1942 kışında ahşap çatısı çökmüştür; yapı kullanılamaz duruma gelmiştir.
1977’de cami derneğince kapsamlı bir restorasyona tâbi tutulduğu, ancak ayrıntılarına dair net bilgi bulunmadığı aktarılır.
1980’de mevcut kalıntıların bulunduğu yer değiştirilmiş ve cami yeniden inşa edilmiştir. Bu sırada yığma moloz taş duvarlar ve şerefeye kadar yıkılmış tuğla minare tamamen ortadan kaldırılmış, cami günümüzdeki hâline kavuşmuştur.
- Öne çıkan özellikleri
İlk inşa döneminde kagir duvarlı ve ahşap minareli küçük bir mescit olarak tasarlanmıştır.

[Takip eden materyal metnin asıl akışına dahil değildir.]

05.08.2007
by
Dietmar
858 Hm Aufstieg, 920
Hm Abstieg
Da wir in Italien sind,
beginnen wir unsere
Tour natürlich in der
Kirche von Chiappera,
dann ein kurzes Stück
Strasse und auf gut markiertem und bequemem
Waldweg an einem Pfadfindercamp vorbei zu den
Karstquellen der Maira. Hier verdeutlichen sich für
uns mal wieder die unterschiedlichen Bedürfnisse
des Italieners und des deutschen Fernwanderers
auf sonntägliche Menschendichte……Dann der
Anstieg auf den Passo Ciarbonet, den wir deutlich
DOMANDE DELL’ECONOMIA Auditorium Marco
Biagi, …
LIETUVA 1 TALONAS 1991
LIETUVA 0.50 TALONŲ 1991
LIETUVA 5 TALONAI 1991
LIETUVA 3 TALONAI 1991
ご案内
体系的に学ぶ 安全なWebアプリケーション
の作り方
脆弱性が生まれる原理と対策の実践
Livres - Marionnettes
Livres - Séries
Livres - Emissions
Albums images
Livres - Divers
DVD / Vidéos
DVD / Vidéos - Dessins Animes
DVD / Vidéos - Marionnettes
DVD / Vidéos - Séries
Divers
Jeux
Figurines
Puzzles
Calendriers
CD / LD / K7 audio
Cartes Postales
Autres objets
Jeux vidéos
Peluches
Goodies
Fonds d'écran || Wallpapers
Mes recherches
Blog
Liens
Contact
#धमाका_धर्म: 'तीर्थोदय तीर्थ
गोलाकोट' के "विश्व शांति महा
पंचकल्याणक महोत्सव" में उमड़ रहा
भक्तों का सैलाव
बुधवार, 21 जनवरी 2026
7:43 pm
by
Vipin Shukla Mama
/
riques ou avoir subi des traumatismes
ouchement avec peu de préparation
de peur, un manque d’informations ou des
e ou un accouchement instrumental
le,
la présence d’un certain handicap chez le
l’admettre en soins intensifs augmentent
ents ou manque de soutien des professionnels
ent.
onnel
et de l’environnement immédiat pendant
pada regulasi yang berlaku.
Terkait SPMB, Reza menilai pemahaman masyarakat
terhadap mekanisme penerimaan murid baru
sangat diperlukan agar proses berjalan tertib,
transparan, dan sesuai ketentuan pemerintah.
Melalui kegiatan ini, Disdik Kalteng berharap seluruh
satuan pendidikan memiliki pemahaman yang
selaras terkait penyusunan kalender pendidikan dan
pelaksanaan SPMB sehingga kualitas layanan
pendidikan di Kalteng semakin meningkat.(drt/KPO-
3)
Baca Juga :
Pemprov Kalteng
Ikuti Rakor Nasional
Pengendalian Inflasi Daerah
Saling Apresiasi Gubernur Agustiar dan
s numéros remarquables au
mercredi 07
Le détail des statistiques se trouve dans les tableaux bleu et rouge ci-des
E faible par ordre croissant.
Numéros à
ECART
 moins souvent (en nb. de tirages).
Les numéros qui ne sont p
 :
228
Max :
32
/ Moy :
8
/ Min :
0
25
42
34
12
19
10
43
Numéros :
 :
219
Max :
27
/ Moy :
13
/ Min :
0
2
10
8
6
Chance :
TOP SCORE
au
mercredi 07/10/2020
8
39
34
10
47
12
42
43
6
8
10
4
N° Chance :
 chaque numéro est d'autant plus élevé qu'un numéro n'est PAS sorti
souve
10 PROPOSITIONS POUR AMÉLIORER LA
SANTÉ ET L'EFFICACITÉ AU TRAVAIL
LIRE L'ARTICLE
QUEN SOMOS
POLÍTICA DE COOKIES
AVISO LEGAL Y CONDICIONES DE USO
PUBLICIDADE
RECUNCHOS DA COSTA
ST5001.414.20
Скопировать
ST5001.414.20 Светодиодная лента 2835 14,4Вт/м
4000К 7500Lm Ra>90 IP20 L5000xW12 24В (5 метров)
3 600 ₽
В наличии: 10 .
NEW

Eski halinde bir oda büyüklüğünde ibadet alanı, kalın dört duvar ve kısa bir tuğla minare bulunur; minareye kadınlar mahfilinden çıkıldığı belirtilir.
Geniş avlusu ve içinde kitabesiz bir kuyu bileziği vardır.
“Pazarbaşı” ünvanı, Osmanlı saraylarına (Padişah Sarayı, Galata Sarayı, Eski Saray Mektepleri vb.) erzak temin eden görevliye verilen addır; bu göreve sıklıkla Enderun kilercilerinden biri getirilirdi.
1709 yılında banisinin vefat ettiği ve camiye defnedildiği de rivayet edilmektedir.